==== Raw data

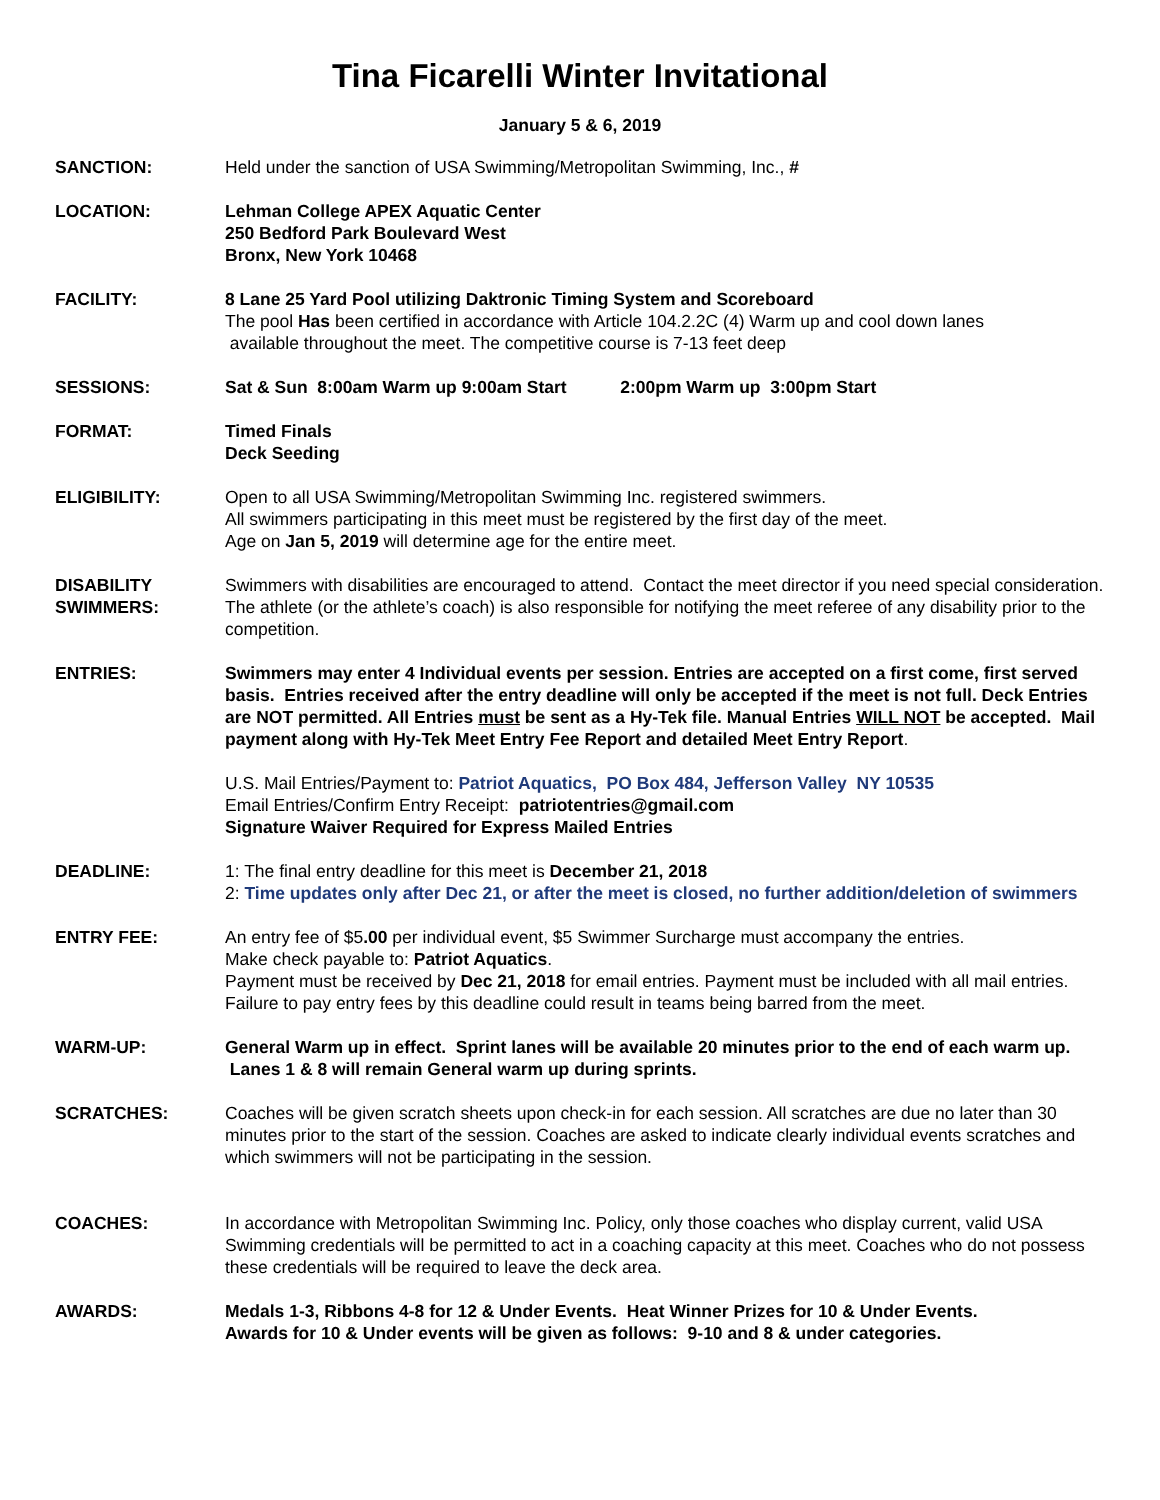Tina Ficarelli Winter Invitational
January 5 & 6, 2019
SANCTION: Held under the sanction of USA Swimming/Metropolitan Swimming, Inc., #
LOCATION: Lehman College APEX Aquatic Center
250 Bedford Park Boulevard West
Bronx, New York 10468
FACILITY: 8 Lane 25 Yard Pool utilizing Daktronic Timing System and Scoreboard
The pool Has been certified in accordance with Article 104.2.2C (4) Warm up and cool down lanes
available throughout the meet. The competitive course is 7-13 feet deep
SESSIONS: Sat & Sun 8:00am Warm up 9:00am Start 2:00pm Warm up 3:00pm Start
FORMAT: Timed Finals
Deck Seeding
ELIGIBILITY: Open to all USA Swimming/Metropolitan Swimming Inc. registered swimmers.
All swimmers participating in this meet must be registered by the first day of the meet.
Age on Jan 5, 2019 will determine age for the entire meet.
DISABILITY
SWIMMERS:
Swimmers with disabilities are encouraged to attend. Contact the meet director if you need special consideration.
The athlete (or the athlete’s coach) is also responsible for notifying the meet referee of any disability prior to the competition.
ENTRIES: Swimmers may enter 4 Individual events per session. Entries are accepted on a first come, first served basis. Entries received after the entry deadline will only be accepted if the meet is not full. Deck Entries are NOT permitted. All Entries must be sent as a Hy-Tek file. Manual Entries WILL NOT be accepted. Mail payment along with Hy-Tek Meet Entry Fee Report and detailed Meet Entry Report.
U.S. Mail Entries/Payment to: Patriot Aquatics, PO Box 484, Jefferson Valley NY 10535
Email Entries/Confirm Entry Receipt: patriotentries@gmail.com
Signature Waiver Required for Express Mailed Entries
DEADLINE: 1: The final entry deadline for this meet is December 21, 2018
2: Time updates only after Dec 21, or after the meet is closed, no further addition/deletion of swimmers
ENTRY FEE: An entry fee of $5.00 per individual event, $5 Swimmer Surcharge must accompany the entries.
Make check payable to: Patriot Aquatics.
Payment must be received by Dec 21, 2018 for email entries. Payment must be included with all mail entries. Failure to pay entry fees by this deadline could result in teams being barred from the meet.
WARM-UP: General Warm up in effect. Sprint lanes will be available 20 minutes prior to the end of each warm up. Lanes 1 & 8 will remain General warm up during sprints.
SCRATCHES: Coaches will be given scratch sheets upon check-in for each session. All scratches are due no later than 30 minutes prior to the start of the session. Coaches are asked to indicate clearly individual events scratches and which swimmers will not be participating in the session.
COACHES: In accordance with Metropolitan Swimming Inc. Policy, only those coaches who display current, valid USA Swimming credentials will be permitted to act in a coaching capacity at this meet. Coaches who do not possess these credentials will be required to leave the deck area.
AWARDS: Medals 1-3, Ribbons 4-8 for 12 & Under Events. Heat Winner Prizes for 10 & Under Events.
Awards for 10 & Under events will be given as follows: 9-10 and 8 & under categories.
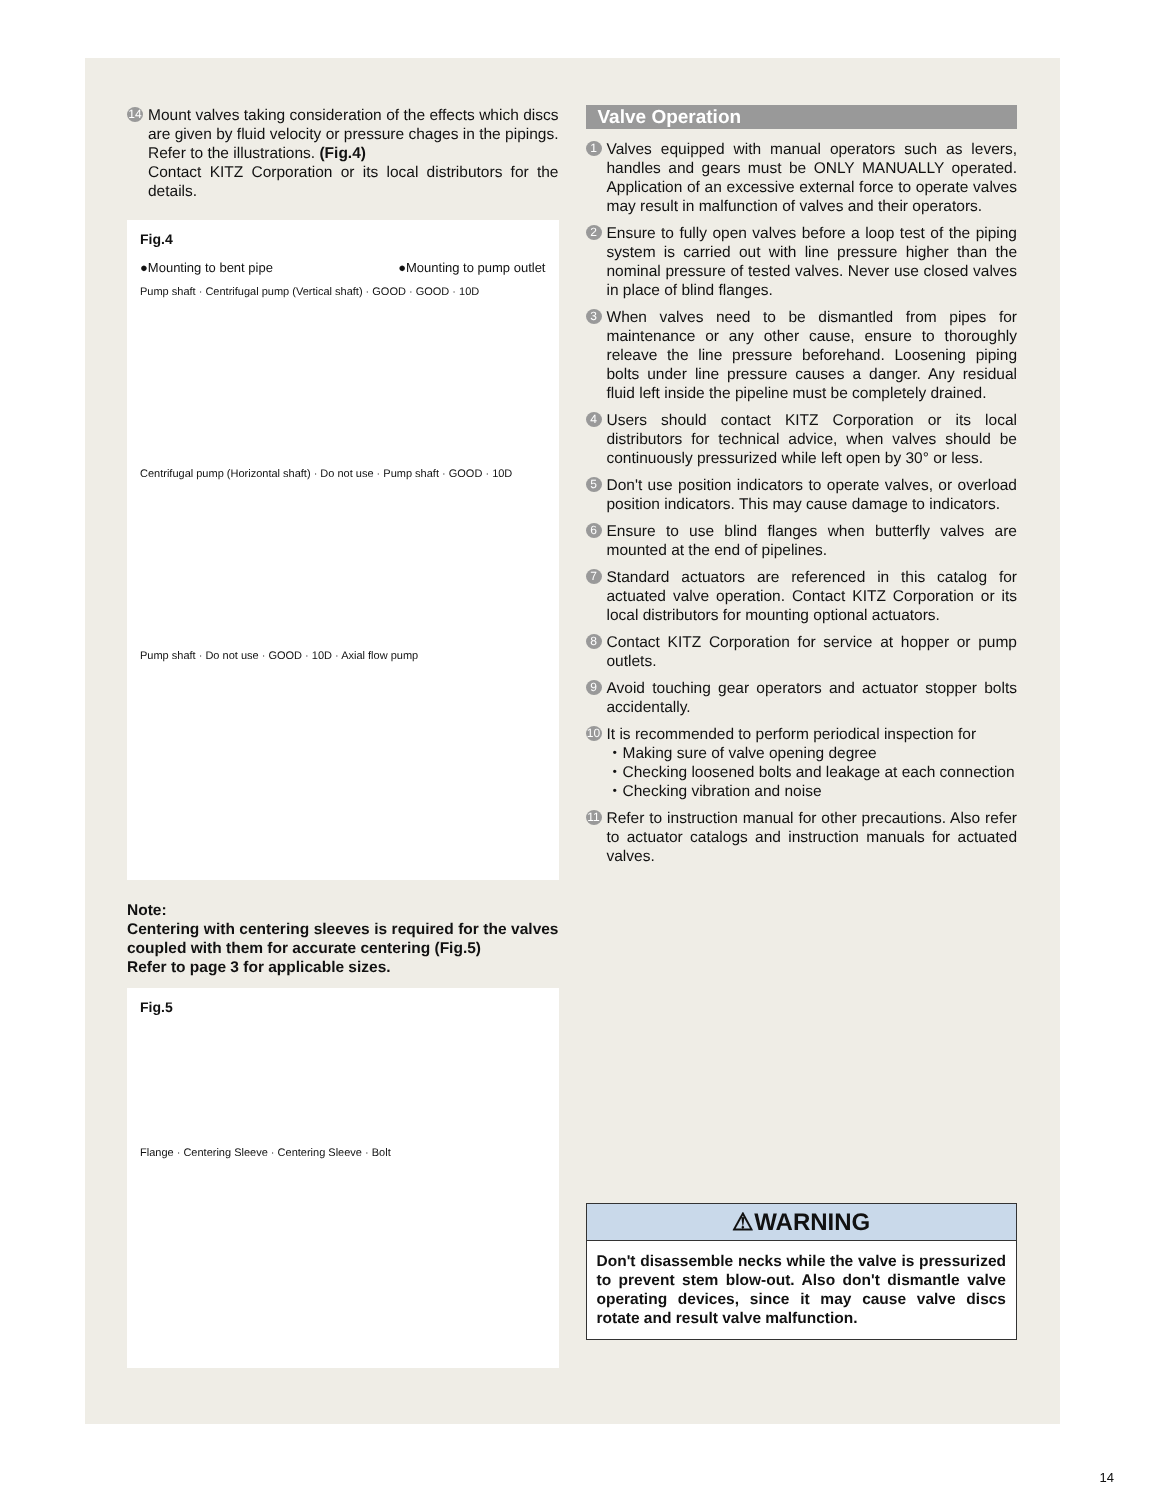14
Mount valves taking consideration of the effects which discs are given by fluid velocity or pressure chages in the pipings. Refer to the illustrations. (Fig.4)
Contact KITZ Corporation or its local distributors for the details.
Fig.4
●Mounting to bent pipe ●Mounting to pump outlet
Pump shaft · Centrifugal pump (Vertical shaft) · GOOD · GOOD · 10D
Centrifugal pump (Horizontal shaft) · Do not use · Pump shaft · GOOD · 10D
Pump shaft · Do not use · GOOD · 10D · Axial flow pump
Note:
Centering with centering sleeves is required for the valves coupled with them for accurate centering (Fig.5)
Refer to page 3 for applicable sizes.
Fig.5
Flange · Centering Sleeve · Centering Sleeve · Bolt
Valve Operation
1
Valves equipped with manual operators such as levers, handles and gears must be ONLY MANUALLY operated. Application of an excessive external force to operate valves may result in malfunction of valves and their operators.
2
Ensure to fully open valves before a loop test of the piping system is carried out with line pressure higher than the nominal pressure of tested valves. Never use closed valves in place of blind flanges.
3
When valves need to be dismantled from pipes for maintenance or any other cause, ensure to thoroughly releave the line pressure beforehand. Loosening piping bolts under line pressure causes a danger. Any residual fluid left inside the pipeline must be completely drained.
4
Users should contact KITZ Corporation or its local distributors for technical advice, when valves should be continuously pressurized while left open by 30° or less.
5
Don't use position indicators to operate valves, or overload position indicators. This may cause damage to indicators.
6
Ensure to use blind flanges when butterfly valves are mounted at the end of pipelines.
7
Standard actuators are referenced in this catalog for actuated valve operation. Contact KITZ Corporation or its local distributors for mounting optional actuators.
8
Contact KITZ Corporation for service at hopper or pump outlets.
9
Avoid touching gear operators and actuator stopper bolts accidentally.
10
It is recommended to perform periodical inspection for
・Making sure of valve opening degree
・Checking loosened bolts and leakage at each connection
・Checking vibration and noise
11
Refer to instruction manual for other precautions. Also refer to actuator catalogs and instruction manuals for actuated valves.
⚠WARNING
Don't disassemble necks while the valve is pressurized to prevent stem blow-out. Also don't dismantle valve operating devices, since it may cause valve discs rotate and result valve malfunction.
14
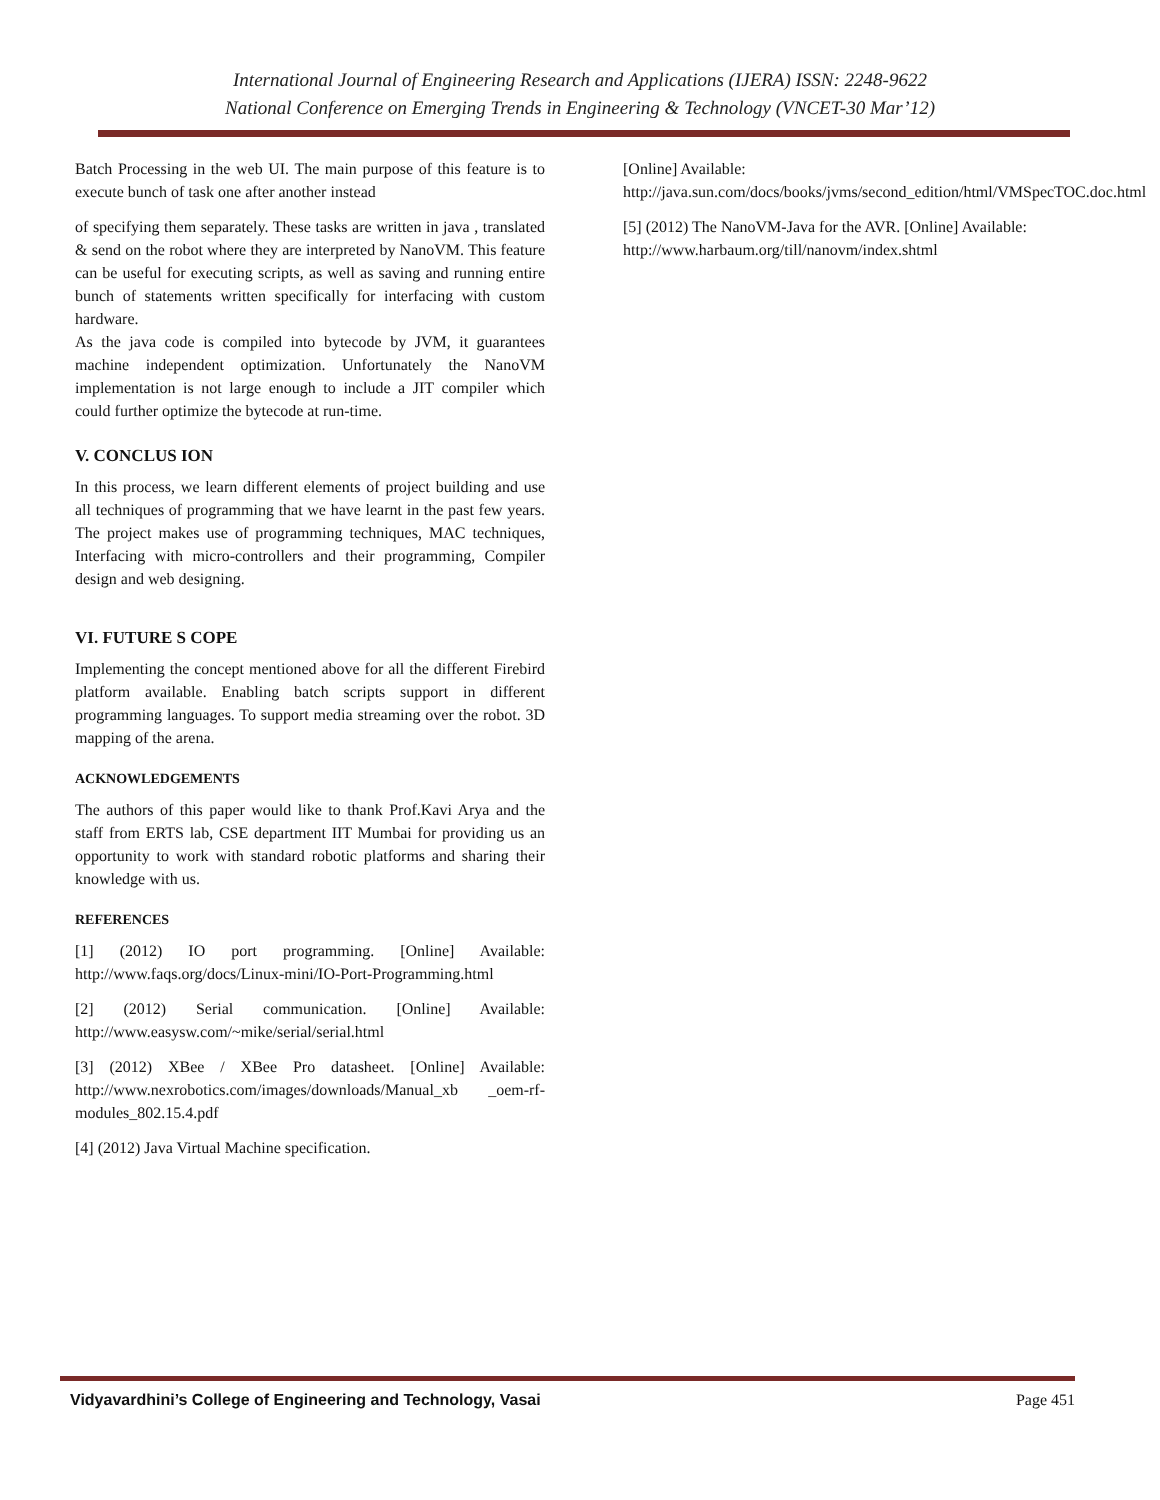International Journal of Engineering Research and Applications (IJERA) ISSN: 2248-9622
National Conference on Emerging Trends in Engineering & Technology (VNCET-30 Mar’12)
Batch Processing in the web UI. The main purpose of this feature is to execute bunch of task one after another instead
of specifying them separately. These tasks are written in java , translated & send on the robot where they are interpreted by NanoVM. This feature can be useful for executing scripts, as well as saving and running entire bunch of statements written specifically for interfacing with custom hardware.
As the java code is compiled into bytecode by JVM, it guarantees machine independent optimization. Unfortunately the NanoVM implementation is not large enough to include a JIT compiler which could further optimize the bytecode at run-time.
V. CONCLUS ION
In this process, we learn different elements of project building and use all techniques of programming that we have learnt in the past few years. The project makes use of programming techniques, MAC techniques, Interfacing with micro-controllers and their programming, Compiler design and web designing.
VI. FUTURE S COPE
Implementing the concept mentioned above for all the different Firebird platform available. Enabling batch scripts support in different programming languages. To support media streaming over the robot. 3D mapping of the arena.
ACKNOWLEDGEMENTS
The authors of this paper would like to thank Prof.Kavi Arya and the staff from ERTS lab, CSE department IIT Mumbai for providing us an opportunity to work with standard robotic platforms and sharing their knowledge with us.
REFERENCES
[1] (2012) IO port programming. [Online] Available: http://www.faqs.org/docs/Linux-mini/IO-Port-Programming.html
[2] (2012) Serial communication. [Online] Available: http://www.easysw.com/~mike/serial/serial.html
[3] (2012) XBee / XBee Pro datasheet. [Online] Available: http://www.nexrobotics.com/images/downloads/Manual_xb _oem-rf-modules_802.15.4.pdf
[4] (2012) Java Virtual Machine specification.
[Online] Available:
http://java.sun.com/docs/books/jvms/second_edition/html/VMSpecTOC.doc.html
[5] (2012) The NanoVM-Java for the AVR. [Online] Available:
http://www.harbaum.org/till/nanovm/index.shtml
Vidyavardhini’s College of Engineering and Technology, Vasai Page 451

========

• [About this exercise]: Skip every picture and return the lines above from the top through the one that contains "available throughout the".

• [Output of the exercise]:
Tina Ficarelli Winter Invitational
January 5 & 6, 2019
SANCTION: Held under the sanction of USA Swimming/Metropolitan Swimming, Inc., #
LOCATION: Lehman College APEX Aquatic Center
250 Bedford Park Boulevard West
Bronx, New York 10468
FACILITY: 8 Lane 25 Yard Pool utilizing Daktronic Timing System and Scoreboard
The pool Has been certified in accordance with Article 104.2.2C (4) Warm up and cool down lanes
available throughout the meet. The competitive course is 7-13 feet deep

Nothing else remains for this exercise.